Chlorosomes from Chloroflexaceae typically have a ratio BChl c:BChl a of 50
(Blankenship and Matsuura 2003), and the relatively large amount of BChl a with excited-state energy levels that are significantly below those of BChl c leads to fast excited-state population within the selleckchem baseplate (~10 ps, see also above). Transfer from baseplate to RC is a factor of ~50 faster than it would have been from BChl c purely for entropic reasons because N total/N transfer is a factor of 50 smaller for BChl a as compared to BChl c. Of course, this is a simplified view because also other factors play GSI-IX manufacturer a role like overlap of donor emission and acceptor absorption spectra and relative orientations of the transition dipole moments.
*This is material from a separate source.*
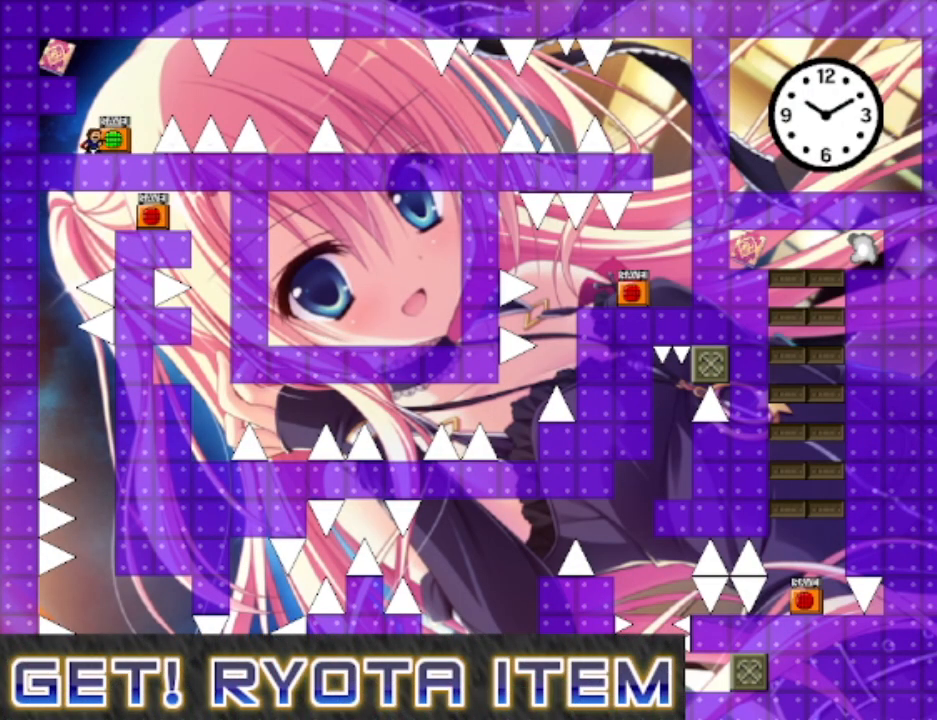
{"keys": [], "events": [[67, "right", "down"], [100, "right", "up"], [233, "left", "down"], [233, "shift", "down"], [333, "shift", "up"], [367, "left", "up"], [367, "right", "down"], [433, "right", "up"]]}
By increasing the number of BChl a molecules in the baseplate, the rate of extracting excitations from the BChl c pool will increase (also for entropic reasons) but on the other hand it will decrease the transfer to the RC because of lowering the ratio N total/N transfer. It is clear that the ratio of BChl c to Bchl a is an important parameter for determining the efficiency of EET towards the RC but as far as we know no systematic research has been reported on this issue. In this respect, it might be interesting to note that for Chlorobiaceae the BChl c to Bchl a ratio is a factor of 10 higher, i.e. it is around 500 (Blankenship
and Matsuura 2003). The third category of pigments in chlorosomes is the one of the carotenoids, constituting ~8% of the total amount SN-38 research buy of pigments in chloroflexaceae and ~4% in chlorobiaceae (Blankenship and Matsuura 2003). They transfer excitation energy to the BChls and, for instance, in Cf. aurantiacus a transfer efficiency to BChl c of 65% was reported (Van Dorssen et al. 1986), implying that at least 65% of the 3-oxoacyl-(acyl-carrier-protein) reductase carotenoids should be in Van der Waals contact with BChl c. Direct interactions
between BChls and carotenoids have also been inferred from changes in the BChl Stark spectrum (Frese et al. 1997) and the BChl absorption spectrum in the absence of carotenoids (Arellano et al. 2000; Kim et al. 2007). On the other hand, the carotenoids also protect chlorosomes against photodegradation and it was found that carotenoid-free chlorosomes photodegrade approximately three times faster than wild-type ones (Kim et al. 2007). However, no proof for BChl c triplet quenching by carotenoids could be found in Cf. aurantiacus and C. tepidum (Carbonera et al. 2001), whereas Arellano and coworkers found evidence for BChl a triplet quenching by carotenoids but not for BChl e triplet quenching in Chlorobium phaeobacteroides strain CL1401 (Arellano et al. 2000). Triplet quenching of (B)Chls by nearby carotenoids is usually occurring in photosynthetic light-harvesting systems to avoid the formation of deleterious singlet oxygen.